By David Gracey
With the introduction of swiveling iPad payment systems at our favorite fast service restaurants and coffee shops over the past few years, I began to feel growing pressure to tip. The worker I am tipping is often standing right in front of me at the cash register. Does he see how much I tipped? Is he judging me if I don’t tip enough?
Unlike the innocuous tip jar for cash, I felt like a spotlight was on me as I quickly had to choose the tip amount. As a hard-wired rule follower, I typically tipped the middle amount which was 20% in most cases. (By the way, when did 20% become the new norm just because the restaurant industry said so? Yes, I get that restaurant workers do not make enough to support a family but is tipping really the answer? That’s a topic for another day.)
While on a recent visit to my favorite coffee shop*, in addition to my normal cup of drip coffee, I picked up two bags of whole beans to take back to Atlanta with me. Each bag was $18 (yes, it is very good coffee), so my order came to about $40. When the cashier spun the iPad around for me to sign, I was faced with three different amounts for tips: $6, $8 or $10. Mind you, I had gotten the beans off the shelf. I located the “Custom Tip” button and added a $2 tip for my $5 coffee (yes, that’s 40%). But I still wondered if the worker thought less of me. Clicking “No Tip” feels rude when the worker is standing right in front of me.
The pressure I felt about this transaction got me wondering if other people were feeling the same way. A Google search had an answer instantly: there is a very robust debate about the new tipping approach.

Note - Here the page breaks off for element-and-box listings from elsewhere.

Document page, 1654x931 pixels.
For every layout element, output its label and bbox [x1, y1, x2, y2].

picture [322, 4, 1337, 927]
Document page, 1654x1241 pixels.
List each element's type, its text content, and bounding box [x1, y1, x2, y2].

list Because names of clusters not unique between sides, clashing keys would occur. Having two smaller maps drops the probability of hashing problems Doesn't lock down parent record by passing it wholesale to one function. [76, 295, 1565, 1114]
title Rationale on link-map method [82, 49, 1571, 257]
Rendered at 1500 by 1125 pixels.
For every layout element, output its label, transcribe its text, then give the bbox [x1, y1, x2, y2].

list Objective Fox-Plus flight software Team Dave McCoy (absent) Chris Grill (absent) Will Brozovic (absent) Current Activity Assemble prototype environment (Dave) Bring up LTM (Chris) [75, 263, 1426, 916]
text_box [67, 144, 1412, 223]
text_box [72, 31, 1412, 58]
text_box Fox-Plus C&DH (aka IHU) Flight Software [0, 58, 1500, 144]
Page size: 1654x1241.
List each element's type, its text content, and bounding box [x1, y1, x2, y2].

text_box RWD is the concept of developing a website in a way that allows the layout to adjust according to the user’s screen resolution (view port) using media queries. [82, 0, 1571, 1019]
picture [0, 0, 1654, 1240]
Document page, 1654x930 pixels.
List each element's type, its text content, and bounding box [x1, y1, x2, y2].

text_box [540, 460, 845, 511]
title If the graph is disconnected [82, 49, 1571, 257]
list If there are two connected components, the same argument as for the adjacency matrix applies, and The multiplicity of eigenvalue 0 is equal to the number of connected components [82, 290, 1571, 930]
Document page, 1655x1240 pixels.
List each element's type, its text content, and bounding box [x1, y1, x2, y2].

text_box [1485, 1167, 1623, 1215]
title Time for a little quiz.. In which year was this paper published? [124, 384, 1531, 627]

Apparently, there are strong opinions on both sides of this debate but most voices are heavily weighted against this new ‘aggressive’ tipping technique.
A 2015 article in the New York Times wrote that “tip creep” is making its way into our daily system of transactions. It is no longer unusual to leave a $1 tip on a $3 cup of coffee because technology makes it easy for us to do so. Gone are the days when the only people you tipped were the hotel concierge, or seated restaurant workers. Now just about everyone you interact with gets a tip thanks to the new cashless systems.
USA Today published an article in April 2018 asking if ‘Guilt Tipping’ had gone too far and etiquette on when to say no. “Customers shouldn’t feel obligated to tip at grab-and-go places that are nearly all or entirely self-service. It’s also OK to forgo the tip at most fast-casual places like bakeries or ice cream shops that pay their workers at least minimum wage.” The article also notes “the decision to include a ‘tipping prompt’ rests solely on the merchants.”
The Wall Street Journal’s Jennifer Levitz wrote a great piece in October 2018 titled “You Want 20% for Handing Me a Muffin? The Awkward Etiquette of iPad Tipping.” Ms. Levitz writes about the ridiculousness of tipping someone for simply ringing up an order but also mentions how cashiers feel awkward for standing right there when you complete the tip form. Some cashiers look away to give the customer a better sense of privacy when making the tip decision. “We feel like we are pushing you to give tips” says one worker.
The European tipping model might work better. They have addressed the problem by raising the wages of restaurant workers and have a ‘no tipping’ policy. The tip is built into the price of the food. The upside to this approach is workers get a higher salary and don’t have to worry as much about earning tips on a slow day in order to earn a living. There have been a few restaurants in the United States that have tried this approach with mixed results. Some are struggling, others have switched back to the tipping model. American consumers are simply used to tipping for good service. Washington, D.C. has a ballot initiative that would increase hourly wages for all workers to $15 and eliminate tipping.
Tip dollars overall have increased significantly but so have the negative feelings about it. Interestingly, in February 2018, data provided by Square indicated California was the stingiest tipping state, averaging under 15% per purchase, and Alaska was the most generous tipping state, averaging over 18%. Georgia was in the middle at 16%.
Restaurant workers should make more money but I shouldn’t feel obligated to tip someone for handing me a muffin. iPad payment systems have increased tipping dollars but have also increased customers’ sense of guilt and frustration. There has to be a better way.
*When in California, you are doing yourself a disservice if you do not visit Philz Coffee.